Mindfulness is a therapy in which a person intentionally actively focuses on the present moment, trying not to judge or value what they feel or perceive (illustrative image by Infobae).

– Organize events with friends: It is important to recover and appreciate the experience gained from socializing or playing in person. Thus, it will be possible to observe that live relationships have a different rhythm than the speed of everything that happens in networks.

– Remember that everyone misses something: The world is too wide, rich and diverse for one person to experience it all in a lifetime. “I always tell people that they need to get over this feeling that they are life is boring by person’s publication. You should go to a place because you really want to go, not because it’s trendy on social media; I want to buy something because I like it, not because everyone on Instagram is using it. The main thing is not to be drawn into a world of lies,” concluded the Hare.
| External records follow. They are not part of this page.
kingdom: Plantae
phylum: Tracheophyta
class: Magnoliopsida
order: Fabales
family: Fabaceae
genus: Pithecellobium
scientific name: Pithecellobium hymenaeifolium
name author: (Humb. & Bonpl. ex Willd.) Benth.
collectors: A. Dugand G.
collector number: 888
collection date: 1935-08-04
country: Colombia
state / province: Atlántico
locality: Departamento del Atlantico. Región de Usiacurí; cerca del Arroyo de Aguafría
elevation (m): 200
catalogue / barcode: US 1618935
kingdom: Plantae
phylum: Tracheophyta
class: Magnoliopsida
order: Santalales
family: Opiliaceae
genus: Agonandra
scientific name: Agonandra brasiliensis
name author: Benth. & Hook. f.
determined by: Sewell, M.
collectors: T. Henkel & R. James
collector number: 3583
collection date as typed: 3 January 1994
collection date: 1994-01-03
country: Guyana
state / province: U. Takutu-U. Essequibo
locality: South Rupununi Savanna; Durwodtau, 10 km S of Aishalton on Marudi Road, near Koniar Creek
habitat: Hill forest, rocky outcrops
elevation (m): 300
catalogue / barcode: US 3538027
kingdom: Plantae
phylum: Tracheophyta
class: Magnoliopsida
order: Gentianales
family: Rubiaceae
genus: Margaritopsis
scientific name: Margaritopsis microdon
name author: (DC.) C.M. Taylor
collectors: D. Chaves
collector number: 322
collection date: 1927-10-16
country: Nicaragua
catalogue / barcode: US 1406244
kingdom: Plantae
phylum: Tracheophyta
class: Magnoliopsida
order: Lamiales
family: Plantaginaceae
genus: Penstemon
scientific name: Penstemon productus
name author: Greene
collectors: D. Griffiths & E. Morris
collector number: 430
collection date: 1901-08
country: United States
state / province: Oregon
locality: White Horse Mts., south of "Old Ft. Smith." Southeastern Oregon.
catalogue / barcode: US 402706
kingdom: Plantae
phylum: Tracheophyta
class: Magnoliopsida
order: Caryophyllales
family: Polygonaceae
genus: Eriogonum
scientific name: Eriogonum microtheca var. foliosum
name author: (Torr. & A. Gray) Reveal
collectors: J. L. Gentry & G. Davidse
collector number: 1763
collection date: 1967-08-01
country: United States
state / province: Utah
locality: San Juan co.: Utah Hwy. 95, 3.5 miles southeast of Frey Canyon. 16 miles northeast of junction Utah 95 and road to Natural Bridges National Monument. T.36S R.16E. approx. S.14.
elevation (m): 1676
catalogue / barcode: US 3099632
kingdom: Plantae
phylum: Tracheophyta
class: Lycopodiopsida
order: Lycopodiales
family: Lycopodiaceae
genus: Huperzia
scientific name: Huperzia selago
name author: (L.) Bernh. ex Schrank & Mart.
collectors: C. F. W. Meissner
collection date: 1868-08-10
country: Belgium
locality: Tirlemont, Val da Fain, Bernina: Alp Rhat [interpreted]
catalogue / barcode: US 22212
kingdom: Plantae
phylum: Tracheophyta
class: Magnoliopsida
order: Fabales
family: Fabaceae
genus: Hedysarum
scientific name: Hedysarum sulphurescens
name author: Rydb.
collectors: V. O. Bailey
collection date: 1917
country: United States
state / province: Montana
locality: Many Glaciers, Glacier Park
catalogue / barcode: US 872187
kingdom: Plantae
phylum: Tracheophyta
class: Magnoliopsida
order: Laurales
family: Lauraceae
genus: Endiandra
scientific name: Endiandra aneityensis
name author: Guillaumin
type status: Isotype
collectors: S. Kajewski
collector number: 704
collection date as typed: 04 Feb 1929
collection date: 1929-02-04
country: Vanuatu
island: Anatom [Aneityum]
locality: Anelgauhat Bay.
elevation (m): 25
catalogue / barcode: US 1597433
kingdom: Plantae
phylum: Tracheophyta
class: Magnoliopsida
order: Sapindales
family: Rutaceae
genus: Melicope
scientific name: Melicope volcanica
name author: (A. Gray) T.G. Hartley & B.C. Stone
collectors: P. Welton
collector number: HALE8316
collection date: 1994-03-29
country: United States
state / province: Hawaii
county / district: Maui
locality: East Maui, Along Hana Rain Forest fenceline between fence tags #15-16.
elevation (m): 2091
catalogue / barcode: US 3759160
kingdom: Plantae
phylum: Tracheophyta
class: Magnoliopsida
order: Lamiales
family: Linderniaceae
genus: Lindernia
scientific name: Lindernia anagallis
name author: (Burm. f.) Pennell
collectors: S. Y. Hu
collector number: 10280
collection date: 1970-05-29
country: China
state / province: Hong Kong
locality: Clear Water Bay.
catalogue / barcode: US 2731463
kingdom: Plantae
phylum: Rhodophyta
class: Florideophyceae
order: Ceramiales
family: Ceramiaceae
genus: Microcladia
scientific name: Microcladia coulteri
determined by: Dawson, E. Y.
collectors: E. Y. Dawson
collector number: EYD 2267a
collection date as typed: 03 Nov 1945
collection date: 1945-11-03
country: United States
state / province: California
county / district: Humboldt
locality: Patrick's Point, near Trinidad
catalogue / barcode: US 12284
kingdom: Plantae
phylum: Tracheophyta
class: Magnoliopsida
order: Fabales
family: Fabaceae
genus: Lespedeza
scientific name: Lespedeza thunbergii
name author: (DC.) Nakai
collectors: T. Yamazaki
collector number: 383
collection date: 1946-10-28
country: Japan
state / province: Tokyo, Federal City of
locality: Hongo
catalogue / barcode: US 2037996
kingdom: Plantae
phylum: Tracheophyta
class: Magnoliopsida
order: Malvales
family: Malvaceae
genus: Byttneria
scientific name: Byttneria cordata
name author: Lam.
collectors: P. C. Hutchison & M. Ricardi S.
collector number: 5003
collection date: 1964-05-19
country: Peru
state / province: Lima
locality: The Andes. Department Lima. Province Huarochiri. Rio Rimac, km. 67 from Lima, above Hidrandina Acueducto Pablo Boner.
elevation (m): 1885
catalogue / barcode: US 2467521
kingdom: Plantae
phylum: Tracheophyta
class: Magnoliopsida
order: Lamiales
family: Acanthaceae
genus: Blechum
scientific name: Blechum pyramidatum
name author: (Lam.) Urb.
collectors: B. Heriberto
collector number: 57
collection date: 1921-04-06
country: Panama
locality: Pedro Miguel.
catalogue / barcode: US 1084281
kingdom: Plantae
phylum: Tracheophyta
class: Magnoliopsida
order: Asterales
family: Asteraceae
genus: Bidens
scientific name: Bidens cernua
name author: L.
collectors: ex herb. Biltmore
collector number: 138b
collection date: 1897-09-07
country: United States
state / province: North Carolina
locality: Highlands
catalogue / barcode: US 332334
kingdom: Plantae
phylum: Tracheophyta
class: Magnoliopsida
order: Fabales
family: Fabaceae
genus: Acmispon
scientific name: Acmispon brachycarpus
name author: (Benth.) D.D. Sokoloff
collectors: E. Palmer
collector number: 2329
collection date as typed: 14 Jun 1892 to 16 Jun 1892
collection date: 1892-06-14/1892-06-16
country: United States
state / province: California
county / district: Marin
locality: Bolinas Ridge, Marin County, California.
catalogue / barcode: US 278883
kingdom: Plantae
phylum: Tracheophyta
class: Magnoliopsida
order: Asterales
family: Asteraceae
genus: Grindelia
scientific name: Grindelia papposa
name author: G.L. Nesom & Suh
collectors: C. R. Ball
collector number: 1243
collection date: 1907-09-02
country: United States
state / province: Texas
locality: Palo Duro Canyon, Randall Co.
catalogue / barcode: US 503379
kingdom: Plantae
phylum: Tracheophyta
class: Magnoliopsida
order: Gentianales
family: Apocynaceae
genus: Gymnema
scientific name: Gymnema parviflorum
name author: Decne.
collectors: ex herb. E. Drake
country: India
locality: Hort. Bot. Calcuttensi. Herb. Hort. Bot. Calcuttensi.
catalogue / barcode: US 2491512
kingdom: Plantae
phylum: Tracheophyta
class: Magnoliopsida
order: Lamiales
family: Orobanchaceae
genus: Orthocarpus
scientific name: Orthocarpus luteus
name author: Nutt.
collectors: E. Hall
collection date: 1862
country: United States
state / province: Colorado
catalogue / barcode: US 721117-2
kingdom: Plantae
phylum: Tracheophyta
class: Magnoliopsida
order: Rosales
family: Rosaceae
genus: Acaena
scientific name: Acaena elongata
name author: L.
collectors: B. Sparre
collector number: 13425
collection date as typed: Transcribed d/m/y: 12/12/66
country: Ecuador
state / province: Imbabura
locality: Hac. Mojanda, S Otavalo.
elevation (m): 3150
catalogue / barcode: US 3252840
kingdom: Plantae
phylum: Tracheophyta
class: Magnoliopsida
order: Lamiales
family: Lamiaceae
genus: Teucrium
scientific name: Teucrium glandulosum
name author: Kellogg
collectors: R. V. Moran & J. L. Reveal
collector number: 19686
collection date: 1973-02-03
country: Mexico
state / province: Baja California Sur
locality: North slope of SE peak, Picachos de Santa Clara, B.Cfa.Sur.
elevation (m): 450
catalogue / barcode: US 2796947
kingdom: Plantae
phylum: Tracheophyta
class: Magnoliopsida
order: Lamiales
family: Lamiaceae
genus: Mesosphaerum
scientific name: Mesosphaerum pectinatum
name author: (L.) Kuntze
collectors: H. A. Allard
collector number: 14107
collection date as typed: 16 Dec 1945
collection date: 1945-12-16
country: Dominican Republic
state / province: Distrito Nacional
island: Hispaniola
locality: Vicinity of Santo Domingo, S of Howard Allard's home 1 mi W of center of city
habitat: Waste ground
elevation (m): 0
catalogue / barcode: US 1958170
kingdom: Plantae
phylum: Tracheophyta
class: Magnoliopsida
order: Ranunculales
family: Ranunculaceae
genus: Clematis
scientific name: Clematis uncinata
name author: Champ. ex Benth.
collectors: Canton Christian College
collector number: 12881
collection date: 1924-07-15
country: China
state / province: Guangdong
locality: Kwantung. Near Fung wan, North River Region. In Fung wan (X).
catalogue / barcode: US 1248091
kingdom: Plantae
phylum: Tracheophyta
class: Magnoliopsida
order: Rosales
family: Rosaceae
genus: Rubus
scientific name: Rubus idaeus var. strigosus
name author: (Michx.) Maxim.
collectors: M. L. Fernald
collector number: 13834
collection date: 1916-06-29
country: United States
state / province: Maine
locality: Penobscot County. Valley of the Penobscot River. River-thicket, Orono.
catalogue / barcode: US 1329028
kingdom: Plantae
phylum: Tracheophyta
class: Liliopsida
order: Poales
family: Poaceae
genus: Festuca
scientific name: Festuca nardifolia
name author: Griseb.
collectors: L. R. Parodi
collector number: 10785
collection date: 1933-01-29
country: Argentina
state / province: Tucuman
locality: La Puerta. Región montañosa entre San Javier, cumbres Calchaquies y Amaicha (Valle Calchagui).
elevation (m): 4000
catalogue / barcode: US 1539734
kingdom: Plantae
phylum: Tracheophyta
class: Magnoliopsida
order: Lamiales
– Define prioritiesbe selective with social events and learn to say noother ways to avoid FOMO and live a fuller and more conscious life.

To combat FOMO, it’s important to see friends in real life, not just virtually (Illustrative image by Infobae)

According to Picasso: “Appropriate mental health expressed in people who have developed the ability to postpone or refuse the reward when it affects your health. He self-control And own domain These are tools that protect the health of mind and body, given the unity and close connection that exists between them.

And he added: “How to make sure that there is more JOMO in our lives? Although there is no formula to have more JOMO, I can say that transcendental decisions in life are made belief and they very rarely reach consensus. Beliefs arise in people who understand who they are they appreciate who they are and be able to be part of a group without giving up your identity, values ​​and beliefs. This will allow you to enjoy every moment of what you do without worrying about others.”

Appreciating and enjoying the joy of life in the present, whether with a loved one or alone, without thinking about what others are doing, is ultimately live Free.